→ PROBLEM DETAILS:
Please reproduce every line of text in the data below without any changes, and leave the pictures out of your answer.

→ Data records:

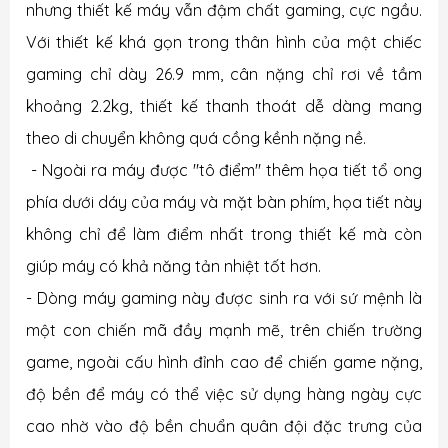
nhưng thiết kế máy vẫn đậm chất gaming, cực ngầu.
Với thiết kế khá gọn trong thân hình của một chiếc
gaming chỉ dày 26.9 mm, cân nặng chỉ rơi về tầm
khoảng 2.2kg, thiết kế thanh thoát dễ dàng mang
theo di chuyển không quá cồng kềnh nặng nề.
- Ngoài ra máy được "tô điểm" thêm họa tiết tổ ong
phía dưới dáy của máy và mặt bàn phím, họa tiết này
không chỉ để làm điểm nhất trong thiết kế mà còn
giúp máy có khả năng tản nhiệt tốt hơn.
- Dòng máy gaming này được sinh ra với sứ mệnh là
một con chiến mã đầy mạnh mẽ, trên chiến trường
game, ngoài cấu hình đỉnh cao để chiến game nặng,
độ bền để máy có thể việc sử dụng hàng ngày cực
cao nhờ vào độ bền chuẩn quân đội đặc trưng của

→ RESULT OF THIS TASK:
nhưng thiết kế máy vẫn đậm chất gaming, cực ngầu.
Với thiết kế khá gọn trong thân hình của một chiếc
gaming chỉ dày 26.9 mm, cân nặng chỉ rơi về tầm
khoảng 2.2kg, thiết kế thanh thoát dễ dàng mang
theo di chuyển không quá cồng kềnh nặng nề.
- Ngoài ra máy được "tô điểm" thêm họa tiết tổ ong
phía dưới dáy của máy và mặt bàn phím, họa tiết này
không chỉ để làm điểm nhất trong thiết kế mà còn
giúp máy có khả năng tản nhiệt tốt hơn.
- Dòng máy gaming này được sinh ra với sứ mệnh là
một con chiến mã đầy mạnh mẽ, trên chiến trường
game, ngoài cấu hình đỉnh cao để chiến game nặng,
độ bền để máy có thể việc sử dụng hàng ngày cực
cao nhờ vào độ bền chuẩn quân đội đặc trưng của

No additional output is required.